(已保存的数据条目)
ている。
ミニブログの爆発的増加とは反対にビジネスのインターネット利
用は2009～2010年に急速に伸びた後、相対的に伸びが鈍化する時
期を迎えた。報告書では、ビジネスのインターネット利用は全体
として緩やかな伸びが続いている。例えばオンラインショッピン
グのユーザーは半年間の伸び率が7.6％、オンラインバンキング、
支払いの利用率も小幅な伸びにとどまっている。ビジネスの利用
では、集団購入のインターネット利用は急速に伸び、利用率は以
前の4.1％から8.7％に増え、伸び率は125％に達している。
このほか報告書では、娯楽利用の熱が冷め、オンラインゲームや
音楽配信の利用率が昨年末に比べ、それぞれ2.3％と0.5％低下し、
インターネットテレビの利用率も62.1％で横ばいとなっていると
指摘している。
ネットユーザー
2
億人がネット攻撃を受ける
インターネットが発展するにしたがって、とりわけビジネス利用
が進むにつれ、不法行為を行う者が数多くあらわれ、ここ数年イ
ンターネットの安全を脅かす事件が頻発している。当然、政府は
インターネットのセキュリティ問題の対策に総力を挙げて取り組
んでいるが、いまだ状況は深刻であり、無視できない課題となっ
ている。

#### 操作要求:
把这些行中的“報告書”全部换成“レポート”，其他内容一字不改，重新写出所有行。

#### 本题答案:
ている。
ミニブログの爆発的増加とは反対にビジネスのインターネット利
用は2009～2010年に急速に伸びた後、相対的に伸びが鈍化する時
期を迎えた。レポートでは、ビジネスのインターネット利用は全体
として緩やかな伸びが続いている。例えばオンラインショッピン
グのユーザーは半年間の伸び率が7.6％、オンラインバンキング、
支払いの利用率も小幅な伸びにとどまっている。ビジネスの利用
では、集団購入のインターネット利用は急速に伸び、利用率は以
前の4.1％から8.7％に増え、伸び率は125％に達している。
このほかレポートでは、娯楽利用の熱が冷め、オンラインゲームや
音楽配信の利用率が昨年末に比べ、それぞれ2.3％と0.5％低下し、
インターネットテレビの利用率も62.1％で横ばいとなっていると
指摘している。
ネットユーザー
2
億人がネット攻撃を受ける
インターネットが発展するにしたがって、とりわけビジネス利用
が進むにつれ、不法行為を行う者が数多くあらわれ、ここ数年イ
ンターネットの安全を脅かす事件が頻発している。当然、政府は
インターネットのセキュリティ問題の対策に総力を挙げて取り組
んでいるが、いまだ状況は深刻であり、無視できない課題となっ
ている。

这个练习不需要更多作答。